MedImmune, the global biologics research and development arm of AstraZeneca, and Juno Therapeutics, Inc., a biopharmaceutical company focused on re-engaging the body’s immune system to revolutionise the treatment of cancer, announced today that they have entered into a new collaboration.
The collaboration will be to conduct combination clinical trials in immuno-oncology with one of Juno’s investigational CD19-directed chimeric antigen receptor (CAR) T cell candidates and MedImmune’s investigational programmed cell death ligand 1 (PD-L1) immune checkpoint inhibitor, MEDI4736. Under the initial development plan, both companies will explore the safety, tolerability and preliminary efficacy of the combination therapy as a potential treatment for patients with non-Hodgkin lymphoma (NHL).

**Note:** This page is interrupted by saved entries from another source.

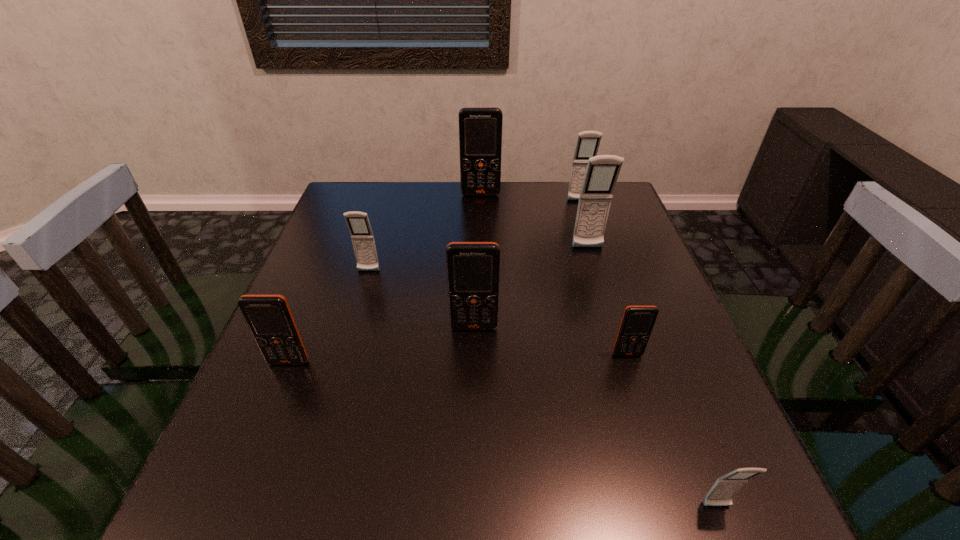
Where is `object identified as the closest to the seventh cellular telephone from right to left`? The height and width of the screenshot is (540, 960). object identified as the closest to the seventh cellular telephone from right to left is located at coordinates (473, 268).

Where is `cellular telephone that is the seventh nearest to the farthest orange cellular telephone`? The height and width of the screenshot is (540, 960). cellular telephone that is the seventh nearest to the farthest orange cellular telephone is located at coordinates 725,488.

Where is `cellular telephone that can be found as the sixth closest to the fifth farthest object`? This screenshot has width=960, height=540. cellular telephone that can be found as the sixth closest to the fifth farthest object is located at coordinates (480, 128).

Identify which orange cellular telephone is the closest to the third farthest object. Please provide its 2D coordinates. Your answer should be formatted as a tuple, i.e. [(x, y)], where the tuple contains the x and y coordinates of a point satisfying the conditions above.

[(480, 128)]

Identify which orange cellular telephone is located as the nearest to the seventh nearest object. Please provide its 2D coordinates. Your answer should be formatted as a tuple, i.e. [(x, y)], where the tuple contains the x and y coordinates of a point satisfying the conditions above.

[(480, 128)]

Find the location of `gray cellular telephone that stands as the closest to the smallest orange cellular telephone`. gray cellular telephone that stands as the closest to the smallest orange cellular telephone is located at coordinates (725, 488).

You are a GUI agent. You are given a task and a screenshot of the screen. Output one action in this format:
    pyautogui.click(x=<x>, y=<y>)
    Task: Click on the gray cellular telephone that is the closest one to the sixth nearest object
    
    Given the screenshot: What is the action you would take?
    pyautogui.click(x=588, y=142)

“We are pleased to enter into this clinical trial collaboration with Juno Therapeutics as our initial venture into the promising emerging field of CAR T cell therapies,” said Dr Ed Bradley, Senior Vice President and Head of the Oncology Innovative Medicines unit, MedImmune. “The combination of Juno’s CAR T cell candidate with MEDI4736 adds to our broad program of immuno-oncology combination trials, addressing multiple immune pathways and working with industry-leading partners to explore the significant potential of immunotherapies in transforming treatments for cancer.”
Under the terms of the non-exclusive collaboration, MedImmune and Juno will jointly co-fund the initial Phase Ib study, which is expected to begin later in 2015. The companies will also explore the combination of MEDI4736 with a next-generation, Juno-developed fully human CD19-directed CAR T cell candidate.
“We believe combination strategies such as this will help us better understand the full potential of our engineered T cell platform in both hematological and solid tumor settings,” said Mark W. Frohlich, MD, Executive Vice President, Research & Development at Juno Therapeutics. “We look forward to working with MedImmune, a leader in immuno-oncology and checkpoint inhibition, in understanding the potential clinical benefit of combining these two potent therapeutic classes.”